Among the entries below, please show each line that carries the word "pixels".

--- Material to process ---

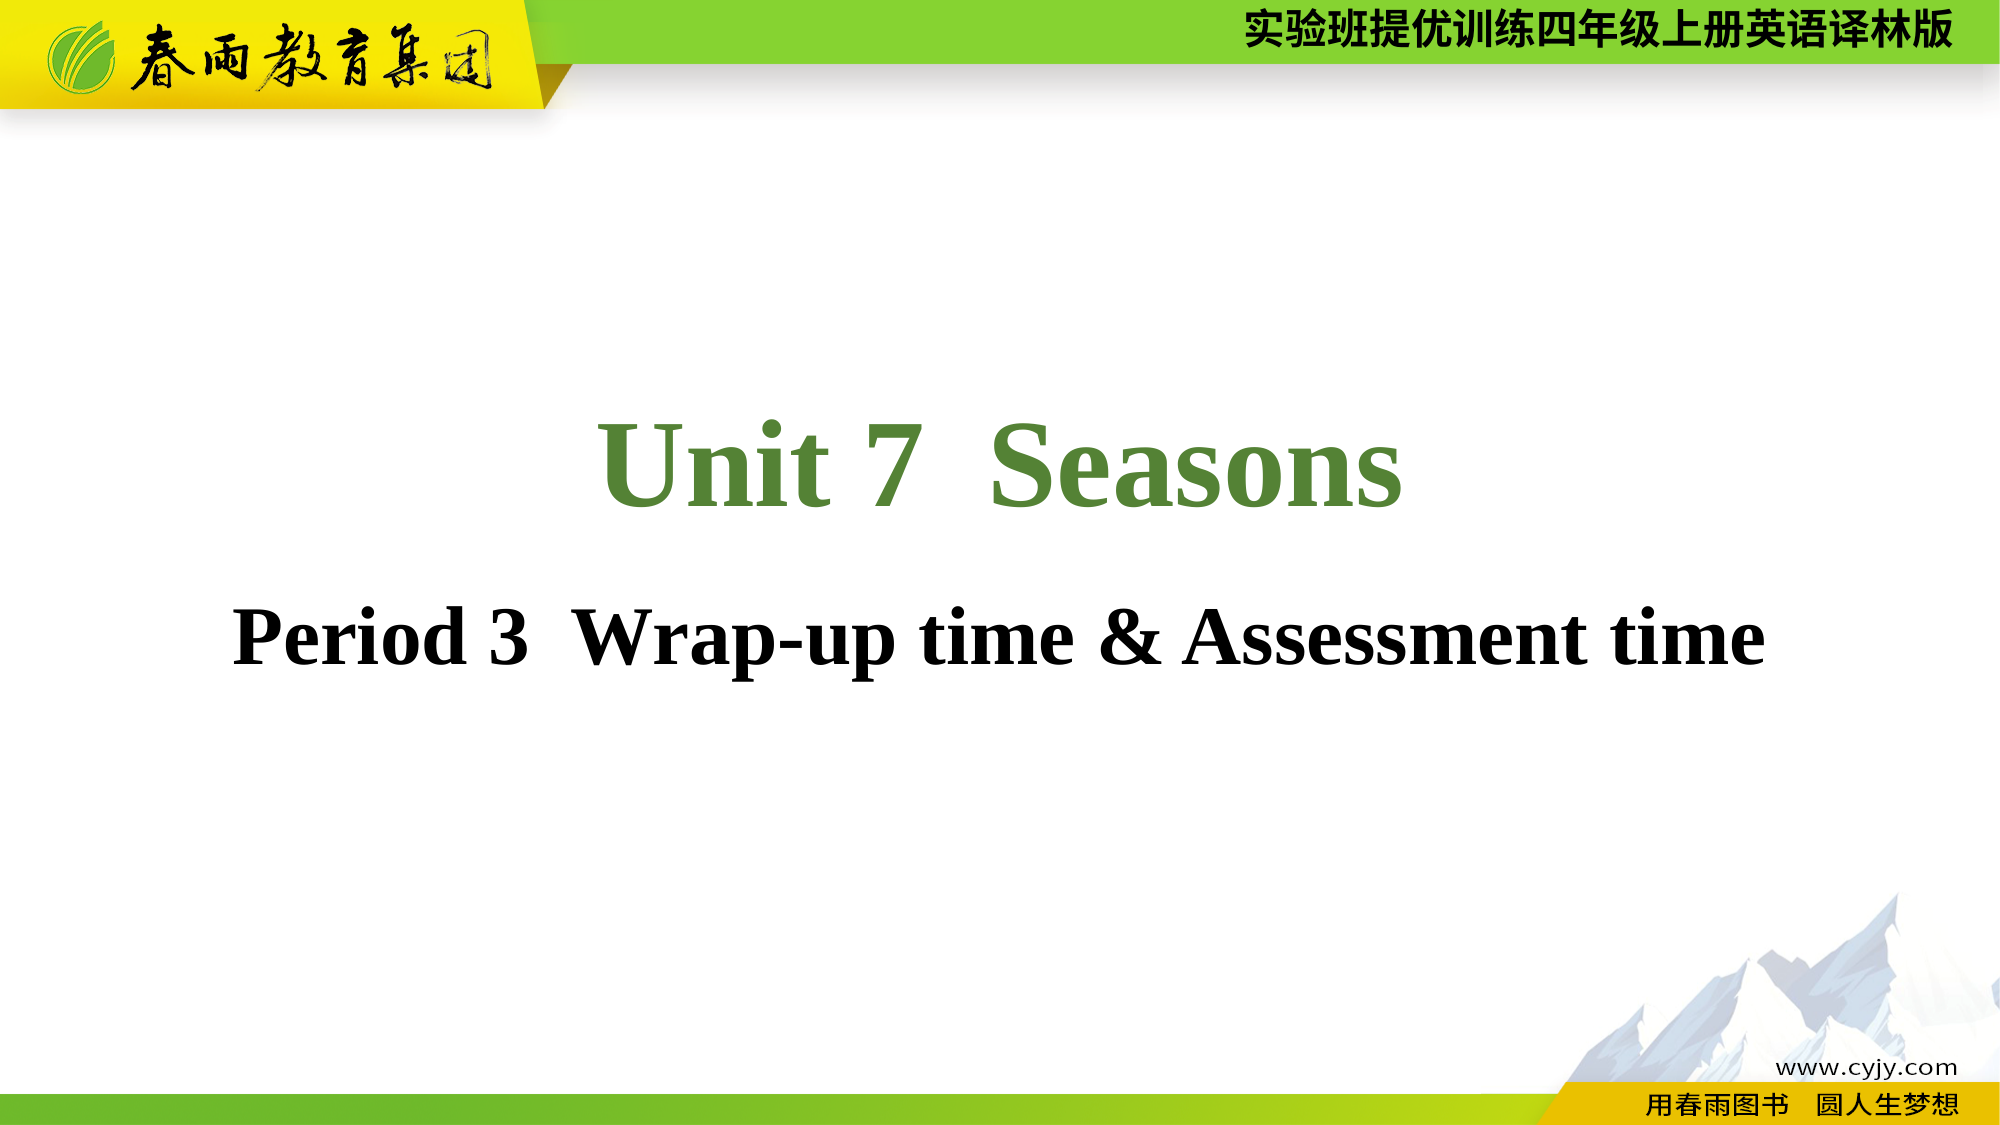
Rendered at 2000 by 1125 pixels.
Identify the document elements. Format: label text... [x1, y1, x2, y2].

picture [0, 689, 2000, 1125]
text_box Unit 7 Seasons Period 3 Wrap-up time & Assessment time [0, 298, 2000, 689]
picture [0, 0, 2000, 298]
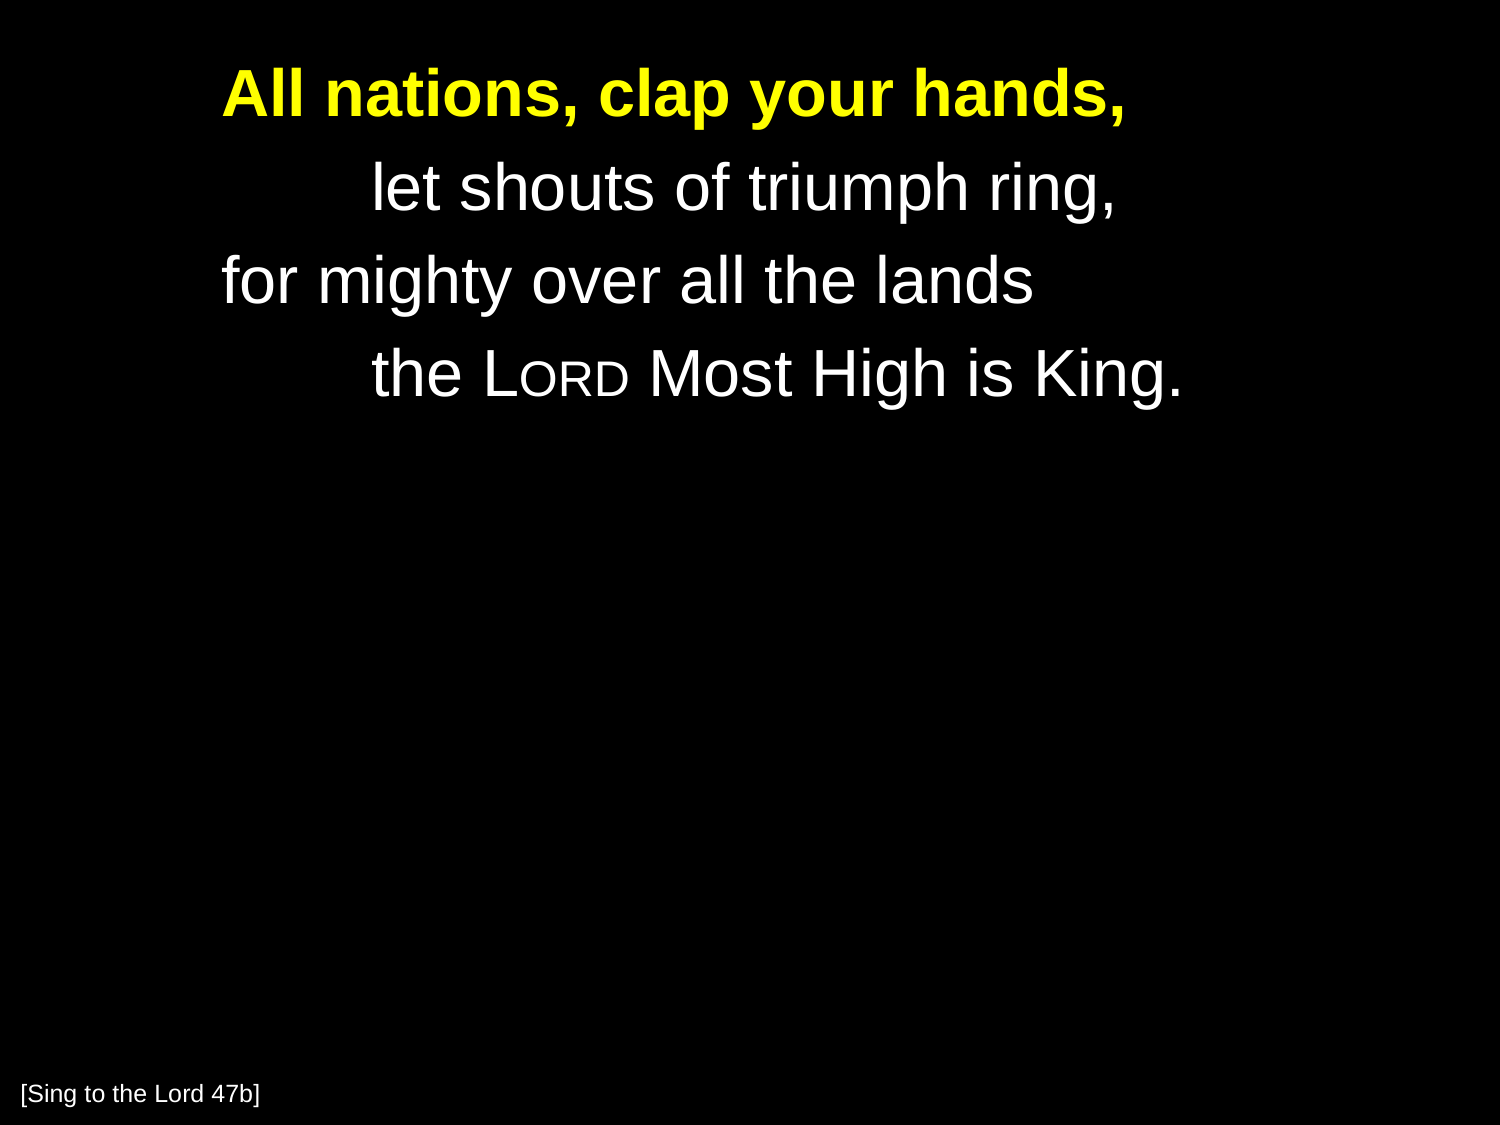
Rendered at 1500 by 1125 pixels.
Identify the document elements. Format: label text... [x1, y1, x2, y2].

---
--- Material to process ---

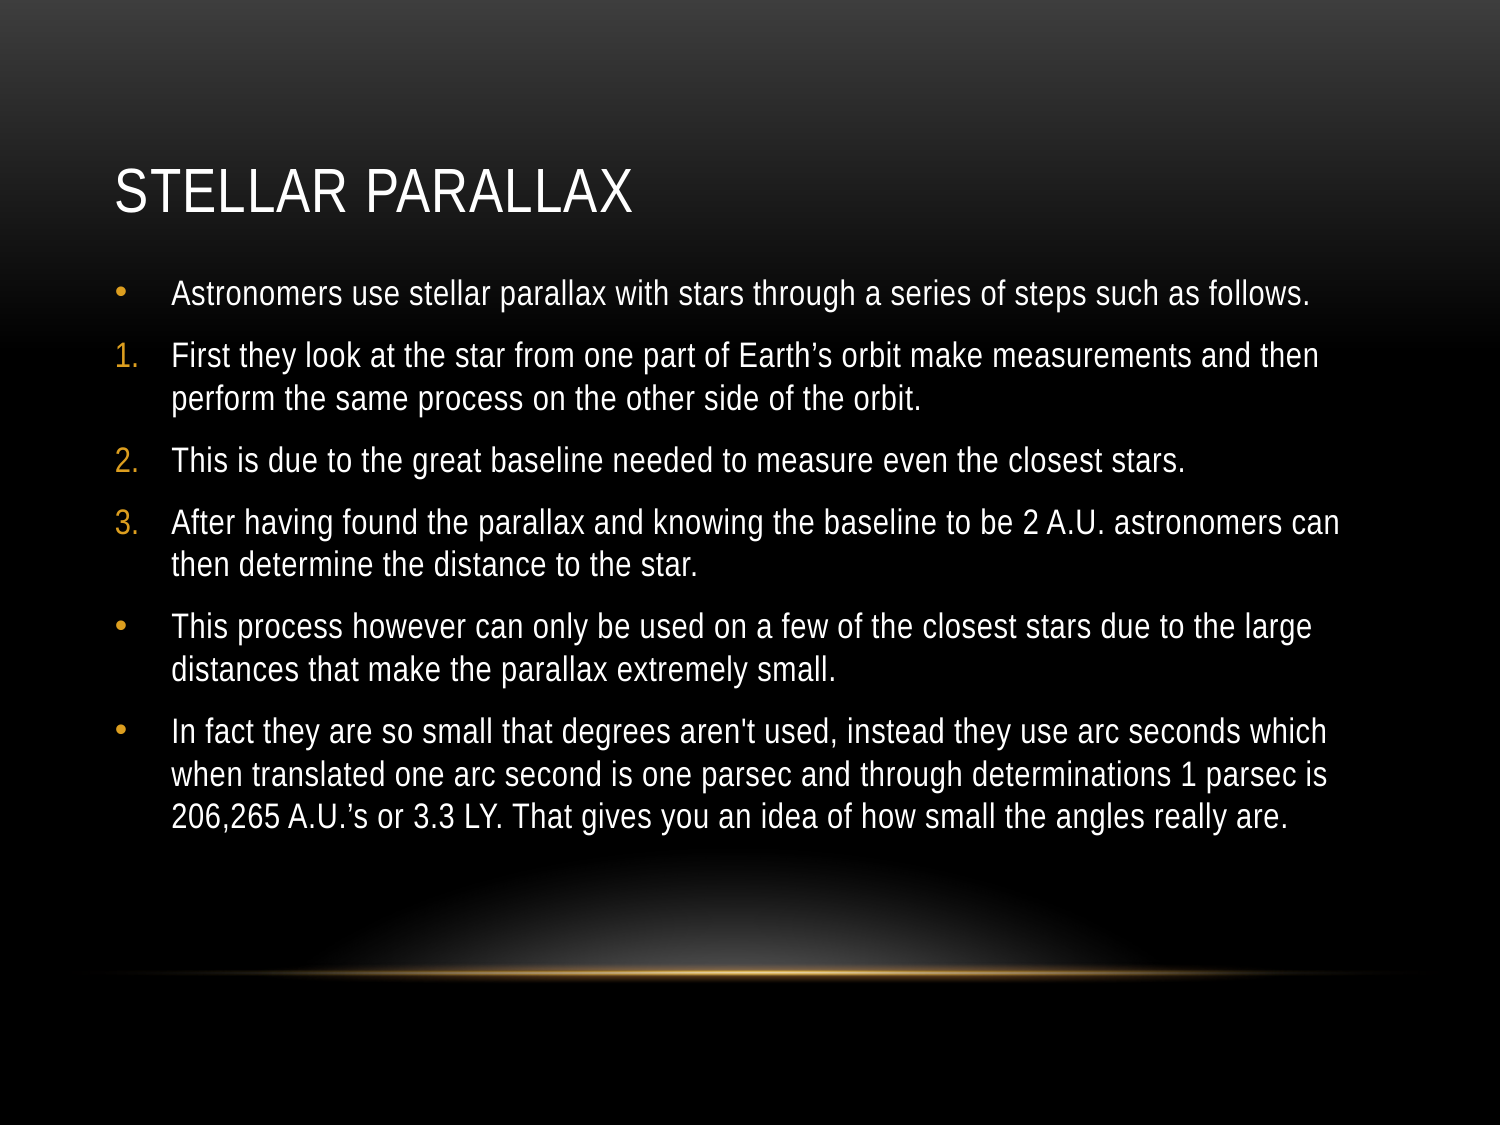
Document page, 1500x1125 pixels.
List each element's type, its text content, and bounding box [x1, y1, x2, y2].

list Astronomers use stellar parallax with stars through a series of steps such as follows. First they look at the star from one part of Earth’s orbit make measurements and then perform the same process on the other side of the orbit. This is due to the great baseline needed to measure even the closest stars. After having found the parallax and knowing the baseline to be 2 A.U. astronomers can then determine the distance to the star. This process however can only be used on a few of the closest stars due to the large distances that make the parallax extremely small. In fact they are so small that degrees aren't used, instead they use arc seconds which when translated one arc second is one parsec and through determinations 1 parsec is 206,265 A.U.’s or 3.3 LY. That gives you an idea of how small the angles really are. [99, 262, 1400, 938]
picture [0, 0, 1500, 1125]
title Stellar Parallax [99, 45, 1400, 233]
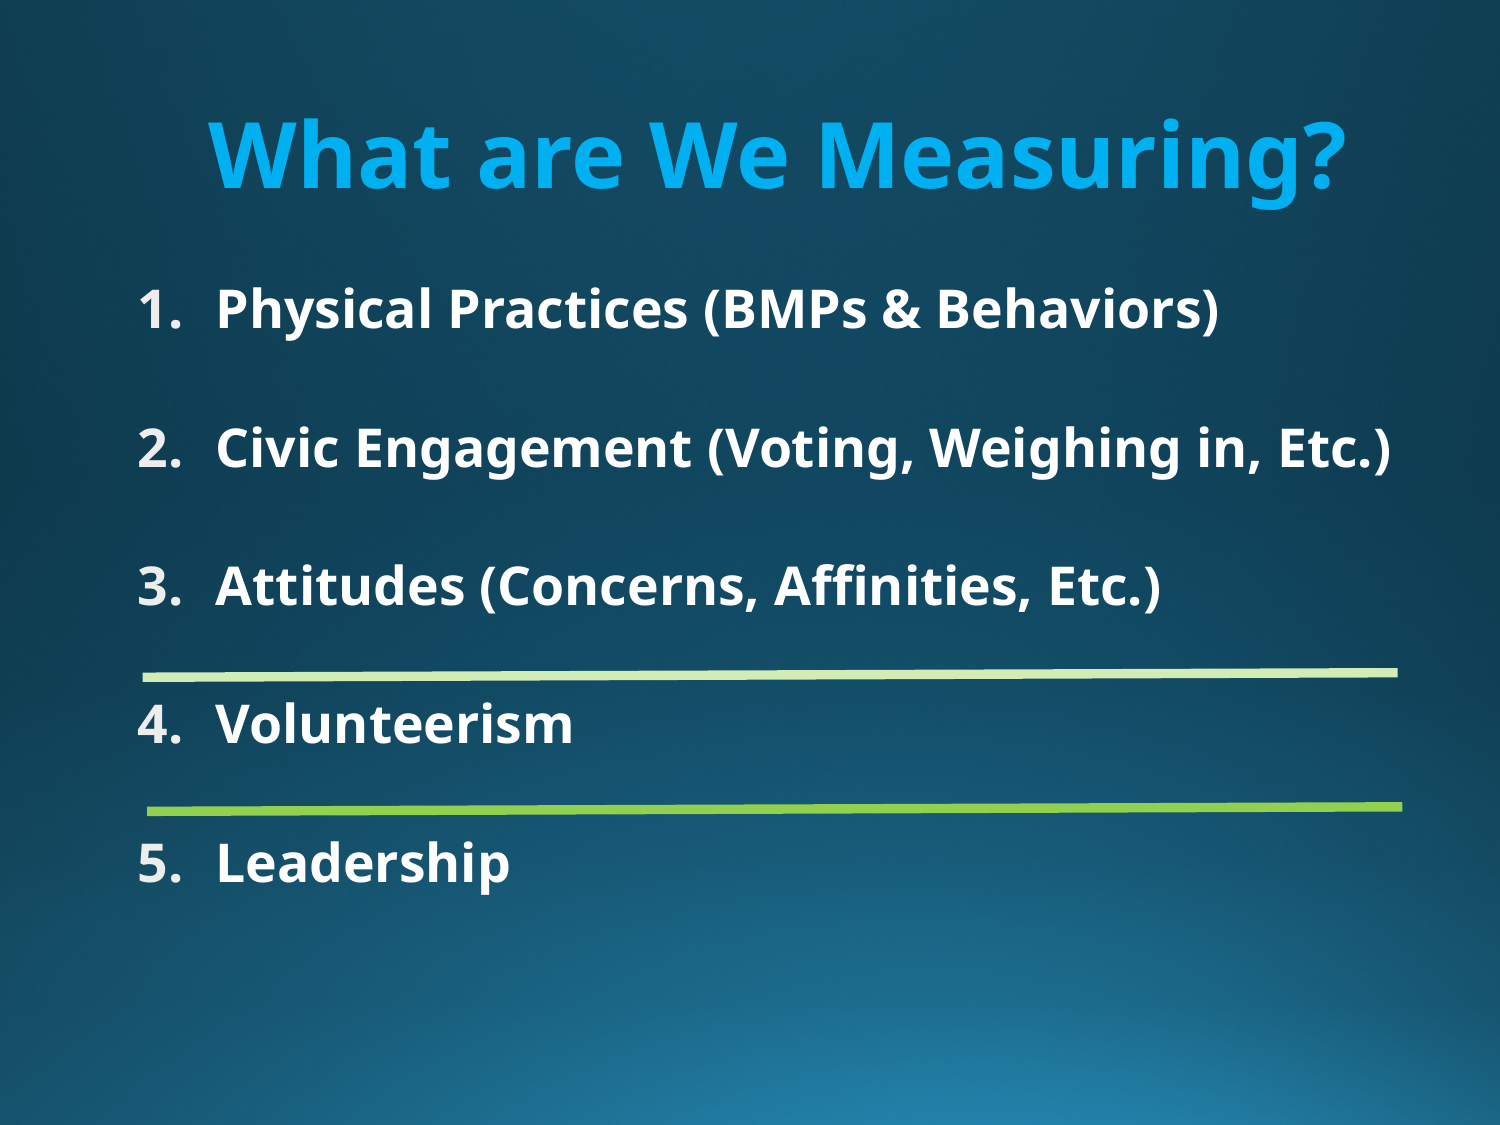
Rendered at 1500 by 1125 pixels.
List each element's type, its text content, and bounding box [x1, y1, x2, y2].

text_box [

---

Exercise response -
Rendered at 2000 by 1125 pixels.
Rendered at 1500 by 1125 pixels.
Document page, 1500x1125 pixels.
Rendered at 1500 by 1125 pixels.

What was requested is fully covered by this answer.